Her mood shifted the instant they crossed the threshold.
Isabeau put space between them, and he didn’t have to glance over to know her stubborn chin would be angled up and her shoulders set back. With a sigh, he let her face off with Mason, knowing it was better for them both if she cleared the air first before they got down to business.
Mason paused from shoving clothes into a backpack. “Hey there, Miss Isabeau.” He nodded at Dillon, gaze snagging on his arm. “I see you two have been practicing your spell crafting.” He flashed a megawatt smile at Isabeau, but it was shades dimmer than it once was. “I hear you’re going to set me up with a tracking spell? Cool. I’ve never seen magic used outside of glamour.”
“Mason,” she said, “I owe you an apology.” He started to speak. She cut him off and continued, “Please—let me say this. I owe you this much.” He gave a terse nod. “I can’t let you pretend nothing happened, when I hurt you, badly. You trusted me, and I abused that trust. What I did—it was…” She gulped a steadying breath. “I’m sorry, and I don’t expect your forgiveness.”
“Forgiveness isn’t the issue. It’s yours. Trust, now that I can’t give you.” He suppressed a wince as he shrugged. “I’ve known you a while, and even though I don’t know you well, I do know Emma. She trusted you, and, because of that, I did too. I knew when it happened you must have had your reasons, and it looks like I was right.” He paused. “Dillon told me about your little girl. It’s a fucked-up situation you’re in, and the legion will help you out any way we can, okay?”

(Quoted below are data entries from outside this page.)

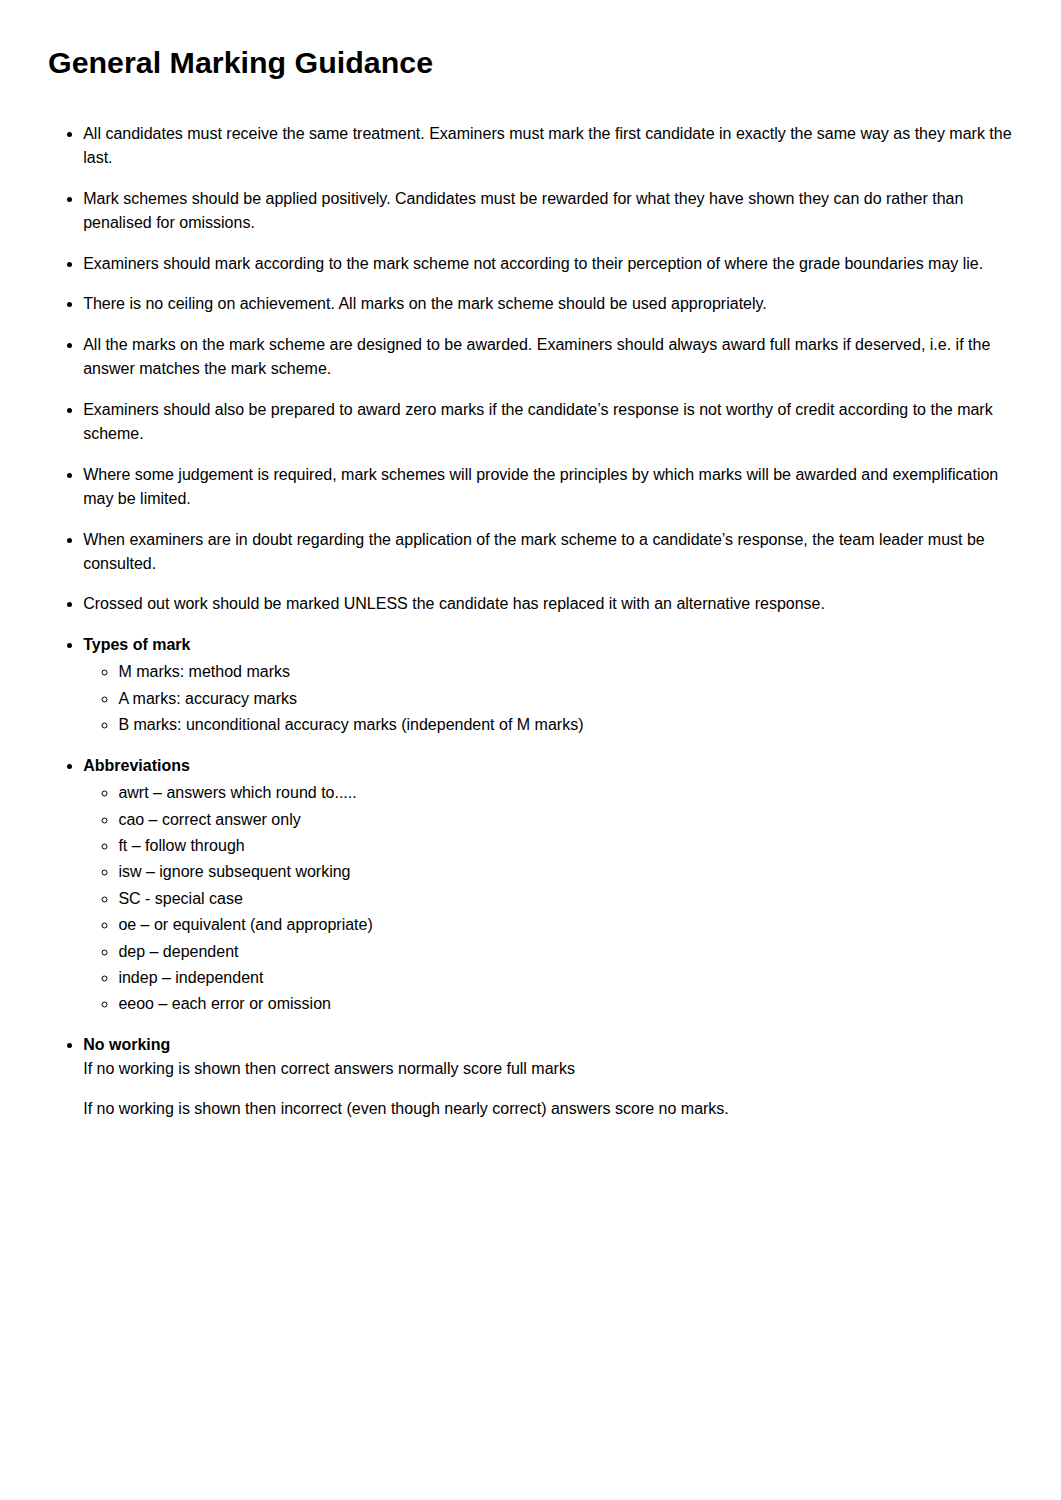General Marking Guidance
All candidates must receive the same treatment. Examiners must mark the first candidate in exactly the same way as they mark the last.
Mark schemes should be applied positively. Candidates must be rewarded for what they have shown they can do rather than penalised for omissions.
Examiners should mark according to the mark scheme not according to their perception of where the grade boundaries may lie.
There is no ceiling on achievement. All marks on the mark scheme should be used appropriately.
All the marks on the mark scheme are designed to be awarded. Examiners should always award full marks if deserved, i.e. if the answer matches the mark scheme.
Examiners should also be prepared to award zero marks if the candidate’s response is not worthy of credit according to the mark scheme.
Where some judgement is required, mark schemes will provide the principles by which marks will be awarded and exemplification may be limited.
When examiners are in doubt regarding the application of the mark scheme to a candidate’s response, the team leader must be consulted.
Crossed out work should be marked UNLESS the candidate has replaced it with an alternative response.
Types of mark
M marks: method marks
A marks: accuracy marks
B marks: unconditional accuracy marks (independent of M marks)
Abbreviations
awrt – answers which round to.....
cao – correct answer only
ft – follow through
isw – ignore subsequent working
SC - special case
oe – or equivalent (and appropriate)
dep – dependent
indep – independent
eeoo – each error or omission
No working
If no working is shown then correct answers normally score full marks
If no working is shown then incorrect (even though nearly correct) answers score no marks.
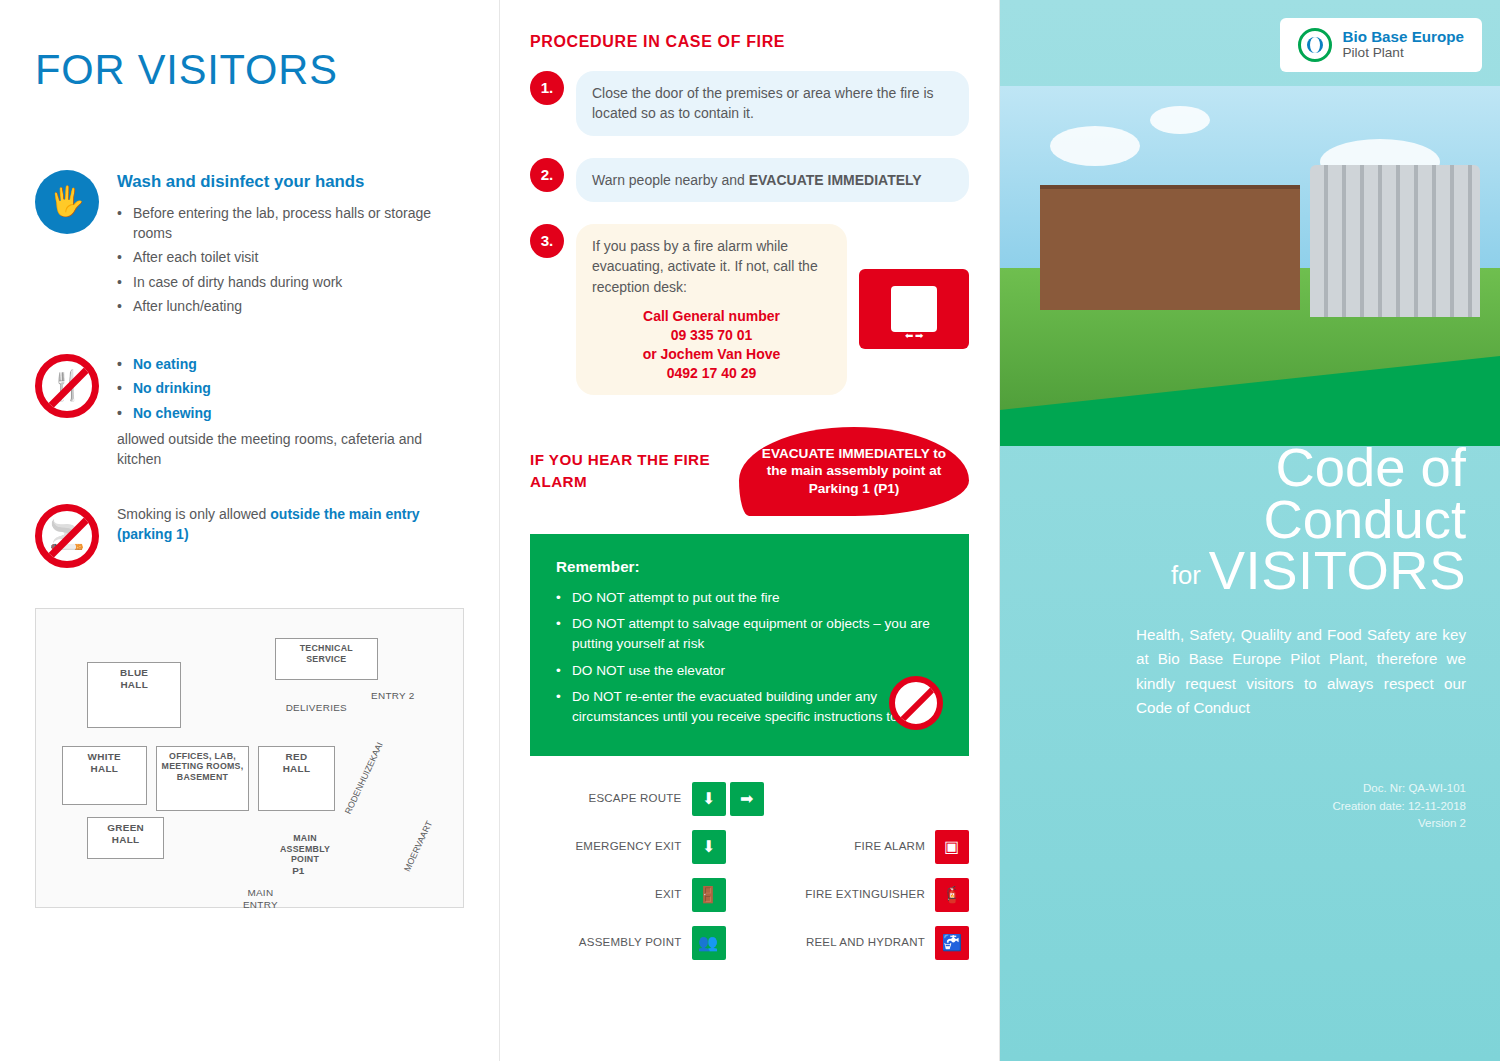FOR VISITORS
🖐
Wash and disinfect your hands
Before entering the lab, process halls or storage rooms
After each toilet visit
In case of dirty hands during work
After lunch/eating
🍴
No eating
No drinking
No chewing
allowed outside the meeting rooms, cafeteria and kitchen
🚬
Smoking is only allowed outside the main entry (parking 1)
TECHNICAL
SERVICE
BLUE
HALL
WHITE
HALL
GREEN
HALL
OFFICES, LAB,
MEETING ROOMS,
BASEMENT
RED
HALL
DELIVERIES
ENTRY 2
MAIN
ASSEMBLY
POINT
P1
MAIN
ENTRY
RODENHUIZEKAAI
MOERVAART
PROCEDURE IN CASE OF FIRE
1.
Close the door of the premises or area where the fire is located so as to contain it.
2.
Warn people nearby and EVACUATE IMMEDIATELY
3.
If you pass by a fire alarm while evacuating, activate it. If not, call the reception desk:
Call General number
09 335 70 01
or Jochem Van Hove
0492 17 40 29
IF YOU HEAR THE FIRE ALARM
EVACUATE IMMEDIATELY to the main assembly point at Parking 1 (P1)
Remember:
DO NOT attempt to put out the fire
DO NOT attempt to salvage equipment or objects – you are putting yourself at risk
DO NOT use the elevator
Do NOT re-enter the evacuated building under any circumstances until you receive specific instructions to do so
Escape route
⬇
➡
Emergency exit
⬇
Fire alarm
▣
Exit
🚪
Fire extinguisher
🧯
Assembly point
👥
Reel and hydrant
🚰
Bio Base Europe
Pilot Plant
Code of
Conduct
for VISITORS
Health, Safety, Qualilty and Food Safety are key at Bio Base Europe Pilot Plant, therefore we kindly request visitors to always respect our Code of Conduct
Doc. Nr: QA-WI-101
Creation date: 12-11-2018
Version 2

Isabeau murmured vague thanks that made Dillon turn.
“So, how does this work?” Mason clapped his hands. “Do you need anything from me?”
“It depends. Spells are stronger the more layers of connection you build between the magic and the bearer. Do you have a small item of importance, or it can be symbolic, that you wouldn’t mind parting with?” She added, “I doubt what you choose will be harmed, but blood does stain.”
“Ah. Gotcha. Not a problem.” He reached into his pocket and withdrew an aged knife.
“That’s Grandpa Ed’s knife.” Dillon recognized the worn deer antler casing.
“Yeah.” He was quiet for a minute. “I got a pass from Harper. I know we aren’t supposed to bring items from Earth to Askara, but…this is all I’ve got left of the old man. I didn’t want to leave it at home. You know how forgetful Mom is. She’d toss it during one of her spring-cleaning fits, and there I’d be.” His voice thickened. “I figured it’d see more use here anyway. As long as the spell won’t hurt it, this knife’s the best token I’ve got for you.”
“Once the spell fades, you can wipe the runes from the blade.” She accepted the knife with a gentle touch that showed proper respect to a good man, long gone from this realm or the next. It took trial and error until she figured out which silver stub held the blade. Once she found it, two tries past the bottle opener, she reached for Dillon’s wrist. “Are you certain you want to do this?”
“It’s either you or me, and it’s not you.” He offered his arm. “Take what you need.”
“What about me?” Mason’s brow furrowed. “It’s my knife, my connection. Would using my blood strengthen the spell?” Isabeau’s hesitation answered him. “I don’t mind.” His arm shot out.
“Tell me you aren’t trying to protect me,” Dillon groused. “It’s a pocket knife, not a sword.”
“Fine. I’m not trying to protect you.” Mason grinned. “I’m trying to get felt up by Isabeau.”
The knife wobbled in her grip as she blinked between them.